A Must Read for Anyone involved in a Difficult Relationship

This book is a must read for anyone involved in a difficult relationship due to childhood issues or anyone thinking about adopting a child. I purchased it because my husband and I are thinking about adopting a Special Needs child. This definitely helps you to think long and hard about your possible parenting capabilities with a child with Special Needs. I definitely related to the Dreams and Realities Chapter, which has caused me to really evaluate what I am hoping to accomplish in my life with this adoption. Additionally, the chapters on identifying specific behaviors was a real eye opener for me. Although my ex-husband did not come from an adoptive family, I believe he had a lot of the characteristics of a child with Attachment Difficulties. I may have been able to help him, if I had thought of his problems at this level rather than dealing with our problems through marital counseling (how sad to discover this too late.)This is just simply an honest, informative book helping to educate people before taking such a major step in life. Also, this book provides possible answers to the difficult situations we may face in the future. I completely admire the total dedication to a child's needs that this book focuses on.

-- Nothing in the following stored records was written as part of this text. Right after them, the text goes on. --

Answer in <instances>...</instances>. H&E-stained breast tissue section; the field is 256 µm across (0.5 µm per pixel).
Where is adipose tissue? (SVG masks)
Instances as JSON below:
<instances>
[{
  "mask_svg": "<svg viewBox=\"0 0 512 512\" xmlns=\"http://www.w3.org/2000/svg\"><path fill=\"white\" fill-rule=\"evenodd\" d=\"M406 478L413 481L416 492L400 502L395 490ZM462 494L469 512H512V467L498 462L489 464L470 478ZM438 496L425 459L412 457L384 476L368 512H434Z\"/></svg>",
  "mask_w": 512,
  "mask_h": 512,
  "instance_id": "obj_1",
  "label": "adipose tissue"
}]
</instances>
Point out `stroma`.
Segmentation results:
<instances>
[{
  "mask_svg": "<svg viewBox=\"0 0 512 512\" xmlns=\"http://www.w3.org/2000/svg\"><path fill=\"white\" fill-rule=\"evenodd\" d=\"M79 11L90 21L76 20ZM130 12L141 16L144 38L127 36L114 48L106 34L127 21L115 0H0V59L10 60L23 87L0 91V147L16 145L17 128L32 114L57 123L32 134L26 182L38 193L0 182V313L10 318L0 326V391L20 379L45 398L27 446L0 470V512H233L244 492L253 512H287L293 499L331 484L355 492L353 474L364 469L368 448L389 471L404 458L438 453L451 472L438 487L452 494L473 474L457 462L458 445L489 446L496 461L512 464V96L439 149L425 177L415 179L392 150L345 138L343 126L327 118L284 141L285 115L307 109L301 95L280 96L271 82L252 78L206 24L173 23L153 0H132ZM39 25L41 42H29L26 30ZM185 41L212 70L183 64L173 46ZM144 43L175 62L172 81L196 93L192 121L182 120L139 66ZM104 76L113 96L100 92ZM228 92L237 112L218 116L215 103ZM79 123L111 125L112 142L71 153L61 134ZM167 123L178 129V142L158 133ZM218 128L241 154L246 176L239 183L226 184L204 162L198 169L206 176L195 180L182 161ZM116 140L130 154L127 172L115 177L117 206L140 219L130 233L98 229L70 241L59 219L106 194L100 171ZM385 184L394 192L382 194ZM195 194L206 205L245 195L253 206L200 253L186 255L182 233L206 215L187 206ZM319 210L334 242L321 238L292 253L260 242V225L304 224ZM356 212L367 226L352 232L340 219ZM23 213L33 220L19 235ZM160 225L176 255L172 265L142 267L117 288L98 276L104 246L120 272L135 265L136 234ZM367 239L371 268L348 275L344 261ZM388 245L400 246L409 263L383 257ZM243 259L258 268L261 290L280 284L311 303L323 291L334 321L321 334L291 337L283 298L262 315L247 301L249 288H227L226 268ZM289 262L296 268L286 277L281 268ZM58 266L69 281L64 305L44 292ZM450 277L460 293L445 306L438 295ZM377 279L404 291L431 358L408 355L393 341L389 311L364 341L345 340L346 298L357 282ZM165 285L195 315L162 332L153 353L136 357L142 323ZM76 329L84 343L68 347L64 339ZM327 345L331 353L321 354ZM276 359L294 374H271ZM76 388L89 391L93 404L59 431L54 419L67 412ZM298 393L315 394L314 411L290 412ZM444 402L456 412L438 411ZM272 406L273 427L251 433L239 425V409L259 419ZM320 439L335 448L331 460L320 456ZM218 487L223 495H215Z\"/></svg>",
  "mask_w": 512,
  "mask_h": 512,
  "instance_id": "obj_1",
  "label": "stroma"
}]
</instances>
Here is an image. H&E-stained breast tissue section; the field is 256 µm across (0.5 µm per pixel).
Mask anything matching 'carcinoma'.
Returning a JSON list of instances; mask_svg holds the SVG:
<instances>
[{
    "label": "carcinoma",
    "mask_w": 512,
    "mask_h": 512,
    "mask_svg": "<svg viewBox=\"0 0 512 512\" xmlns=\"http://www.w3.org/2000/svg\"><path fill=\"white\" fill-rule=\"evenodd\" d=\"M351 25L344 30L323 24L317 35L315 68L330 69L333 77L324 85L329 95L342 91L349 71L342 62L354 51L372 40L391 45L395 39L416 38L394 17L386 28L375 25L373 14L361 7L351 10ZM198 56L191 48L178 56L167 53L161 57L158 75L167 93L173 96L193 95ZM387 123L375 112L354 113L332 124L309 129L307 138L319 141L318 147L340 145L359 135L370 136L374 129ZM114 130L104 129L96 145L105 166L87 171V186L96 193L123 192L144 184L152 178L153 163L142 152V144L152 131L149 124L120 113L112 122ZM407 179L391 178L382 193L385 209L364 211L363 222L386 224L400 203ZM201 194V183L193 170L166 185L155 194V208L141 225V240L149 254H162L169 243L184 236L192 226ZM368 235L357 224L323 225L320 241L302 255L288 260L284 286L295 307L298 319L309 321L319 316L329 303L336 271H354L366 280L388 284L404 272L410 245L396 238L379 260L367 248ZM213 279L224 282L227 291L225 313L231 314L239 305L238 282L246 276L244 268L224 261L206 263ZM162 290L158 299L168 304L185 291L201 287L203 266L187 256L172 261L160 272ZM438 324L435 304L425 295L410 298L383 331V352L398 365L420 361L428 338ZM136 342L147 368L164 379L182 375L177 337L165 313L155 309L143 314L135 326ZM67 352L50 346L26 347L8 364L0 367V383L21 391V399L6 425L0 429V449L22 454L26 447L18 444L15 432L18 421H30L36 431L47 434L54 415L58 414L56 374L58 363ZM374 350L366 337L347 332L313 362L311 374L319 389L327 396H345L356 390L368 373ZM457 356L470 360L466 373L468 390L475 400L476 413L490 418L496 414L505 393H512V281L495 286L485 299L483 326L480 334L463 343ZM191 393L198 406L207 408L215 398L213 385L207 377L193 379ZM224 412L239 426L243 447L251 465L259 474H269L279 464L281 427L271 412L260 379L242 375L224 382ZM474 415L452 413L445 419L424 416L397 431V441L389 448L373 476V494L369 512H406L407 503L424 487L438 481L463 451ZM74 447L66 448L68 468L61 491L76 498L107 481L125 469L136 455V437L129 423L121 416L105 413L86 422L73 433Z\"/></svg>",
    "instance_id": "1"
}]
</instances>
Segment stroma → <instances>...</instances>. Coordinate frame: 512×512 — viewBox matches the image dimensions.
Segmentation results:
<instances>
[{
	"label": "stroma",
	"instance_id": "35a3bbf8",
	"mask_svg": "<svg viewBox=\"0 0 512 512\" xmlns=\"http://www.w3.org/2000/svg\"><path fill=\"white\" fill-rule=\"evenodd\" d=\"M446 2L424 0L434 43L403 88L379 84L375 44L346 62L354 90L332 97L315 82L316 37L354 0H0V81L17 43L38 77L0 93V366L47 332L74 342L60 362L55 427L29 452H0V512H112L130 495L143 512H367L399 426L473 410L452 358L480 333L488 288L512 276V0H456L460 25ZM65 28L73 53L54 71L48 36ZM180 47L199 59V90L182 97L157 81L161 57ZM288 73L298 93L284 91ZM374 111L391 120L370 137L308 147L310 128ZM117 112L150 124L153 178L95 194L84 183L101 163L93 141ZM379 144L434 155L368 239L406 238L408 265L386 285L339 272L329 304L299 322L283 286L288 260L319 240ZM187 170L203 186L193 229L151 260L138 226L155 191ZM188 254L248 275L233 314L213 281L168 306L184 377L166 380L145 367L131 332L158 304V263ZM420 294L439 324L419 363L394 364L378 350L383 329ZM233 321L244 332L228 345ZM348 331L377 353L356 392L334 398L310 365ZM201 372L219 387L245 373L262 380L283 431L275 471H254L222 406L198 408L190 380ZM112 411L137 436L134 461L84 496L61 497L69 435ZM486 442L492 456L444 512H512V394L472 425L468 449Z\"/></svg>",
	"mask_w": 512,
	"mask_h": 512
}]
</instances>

Read This Before Adopting Older Children!

As an adoption educator, adoptive parent of three (3) special needs children, as well as a birth mother in reunion, I recommend ADOPTING THE HURT CHILD to all prospective adoptive parents. Society tends to sugar-coat adoption, believing that adoptive parents are saints and the adopted child should be grateful to have a family. Unfortunately, particularly when adopting older children, adoptive families are not well-equipped nor adequately prepared to appropriately deal with all of the emotional, behavioral and/or psychological issues these children hold within themselves. When the child begins to act out aggressively, rebelliously or sexually, we/society, tend to criticize the child for not being appreciative of the new life he's been given, or dismiss the behavior, reverting to the old "bad blood" concept from times long past. Often, these special needs children seem to be typical to outsiders, acting out only in the home environment. ADOPTING THE HURT CHILD gives readers insight into how these children became hurt and offers sound advice on not only dealing appropriately with the child's behavior, but on seeking professional help, how to set parameters, exercise patience, creating a safe and nurturing environment and more. As an adoption educator, I utilize this book as a basis when teaching workshops on adopting special needs children and it continues to bring better understanding, as well as empathy and compassion to both the adoption professionals and prospective adoptive parents whom I train. I also give this book as a gift to all of my children's physicians and therapists so they, too, can better treat my children. This is a book written in the true sense of "the best interest of the child." I encourage you to read this book and share it with everyone in your support circle of friends, family and health professionals. Education is the best tool we have to promote understanding.

A must read!

This book should be a Bible for families adopting hurt children. Keck takes the adoption process step by step and uses case studies to back up each piece of information.We see that there are reasons behind each phase the child goes through, the honeymoon period, the fall-out that follows, the need to drive away their parents before the parents drive them away. Through the children's actual words, we feel their pain.Methods are suggested for dealing with attachment problems, sleep disorders, axieties, etc.Though this book focuses mainly on domestic special needs adoptions, foreign adoptions are warranted their own chapter and, besides, many of the issues are the same.